Mas, quando se olha de perto o desempenho da oposição captado por pesquisas internas, a realidade parece outra e sinaliza um segundo turno. Acrescente nessa perspectiva o desempenho de Marconi Perillo, que tenta reeditar, salvo as circunstâncias e época, a estratégia que o levou ao governo em 1998, quando derrotou a estrutura governista. Ele ampliou os contatos, resgatou velhos aliados e abriu espaço para “ovelhas desgarradas” do poder ao longo dos últimos sete anos. Sua presença na inauguração da sede da Associação Goiana dos Ex-prefeitos e Ex-vereadores (AGEPX) não foi por acaso. Marconi sabe que há naquele grupo muita gente que enxerga sua volta ao governo como o caminho para enfrentar os adversários em seus municípios, hoje aliados do governo Daniel.

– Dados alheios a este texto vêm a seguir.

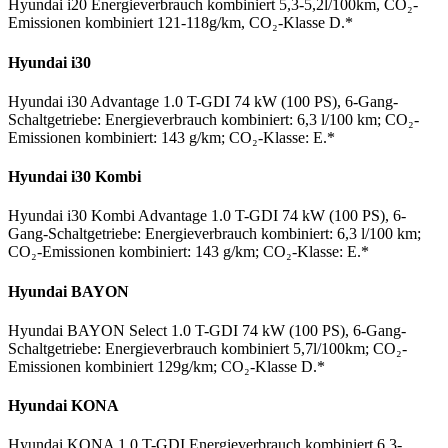
Hyundai i20 Energieverbrauch kombiniert 5,3-5,2l/100km, CO₂-
Emissionen kombiniert 121-118g/km, CO₂-Klasse D.*
Hyundai i30
Hyundai i30 Advantage 1.0 T-GDI 74 kW (100 PS), 6-Gang-
Schaltgetriebe: Energieverbrauch kombiniert: 6,3 l/100 km; CO₂-
Emissionen kombiniert: 143 g/km; CO₂-Klasse: E.*
Hyundai i30 Kombi
Hyundai i30 Kombi Advantage 1.0 T-GDI 74 kW (100 PS), 6-
Gang-Schaltgetriebe: Energieverbrauch kombiniert: 6,3 l/100 km;
CO₂-Emissionen kombiniert: 143 g/km; CO₂-Klasse: E.*
Hyundai BAYON
Hyundai BAYON Select 1.0 T-GDI 74 kW (100 PS), 6-Gang-
Schaltgetriebe: Energieverbrauch kombiniert 5,7l/100km; CO₂-
Emissionen kombiniert 129g/km; CO₂-Klasse D.*
Hyundai KONA
Hyundai KONA 1.0 T-GDI Energieverbrauch kombiniert 6,3-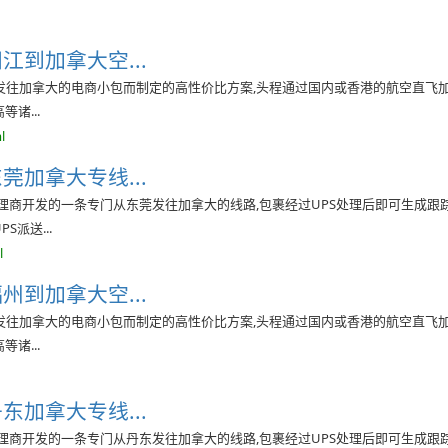
江到加拿大空...
发往加拿大的电商小包而制定的高性价比方案,头程通过国内或香港的航空直飞
诸...
l
莞加拿大专线...
理商开发的一条专门从东莞发往加拿大的线路,包裹经过UPS处理后即可生成跟
派送...
l
州到加拿大空...
发往加拿大的电商小包而制定的高性价比方案,头程通过国内或香港的航空直飞
诸...
东加拿大专线...
理商开发的一条专门从丹东发往加拿大的线路,包裹经过UPS处理后即可生成跟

Por sua vez, o senador Wilder Morais escolheu outro caminho, o de não entrar em confronto. Por isso, ele evita entrevistas e restringe a agenda a eventos do PL, estratégia que os adversários exploram como fraqueza. No entanto, pesquisas internas do PL mostram que, sem acrescentar o 22 bolsonarista, ele alcança 10 a 12% das intenções de votos, mas, ao associá-lo como candidato bolsonarista, a margem sobre para 25% em média. A prioridade, portanto, é consolidar a identidade bolsonarista da candidatura e reunir lideranças desse campo.

Falência do sistema político
A pré-candidatura de Joaquim Barbosa (DC) a presidente é mais um sintoma da falência do sistema político. Seu nome surge do cansaço de um eleitor espremido entre Lula (PT), que volta a vender, pela enésima vez, a promessa de um Brasil mais justo. Do outro, Flávio Bolsonaro (PL), que até agora pouco apresentou além do sobrenome.

Delúbio entre nós
O Grupo O HOJE recebe, nesta terça-feira (19), a visita de Delúbio Soares (PT). O pré-candidato a deputado federal participa, ao vivo, do programa Momento Político, a partir das 10h. Aliado histórico de Lula (PT), Delúbio deve falar sobre as eleições de 2026 e o futuro da esquerda.

Deu ruim para Maysa
A gestão da prefeita de Iporá, Maysa Cunha, na Região Oeste de Goiás, vai de mal a pior, tanto que, nesta segunda-feira (18), os vereadores aprovaram por 9 a 3 a abertura do processo de impeachment de Maysa. O pedido é da vereadora Heb Keller. Sem apoio político e com a gestão se arrastando desde o dia em que tomou posse, a situação da prefeita tende a piorar junto à opinião pública.

Dirceu elegível
A assessoria de comunicação do ex-ministro José Dirceu (PT) corrige informação publicada pela coluna sobre a situação jurídica do ex-deputado. “Ao contrário do que afirma a coluna Xadrez, o ex-deputado federal e ex-ministro José Dirceu não depende de qualquer julgamento futuro do Supremo Tribunal Federal (STF) para reaver seus direitos políticos, tampouco se encontra sob restrições da Lei da Ficha Limpa.” Pronto, feito o reparo. Dirceu está elegível para qualquer cargo eletivo.

Yvelonia: “PL unido”
A pré-candidata a deputada federal com base no Entorno do DF, Maria Yvelonia (PL), disse que foi muito produtivo o encontro dos pré-candidatos da legenda com o senador Wilder Morais no sábado (16). Yvelonia ressaltou que o partido segue unido e que Gustavo Gayer “está integralmente unido na pré-candidatura de Wilder a governador”, ressaltou.

Funil na Alego – Especialistas calculam que a renovação no Legislativo estadual e no Congresso não ultrapassa 40% das cadeiras. Em Goiás, a renovação na Alego não passará de 10 eleitos entre os 41 deputados. Os reeleitos firmaram acordo de eleger presidente entre os veteranos.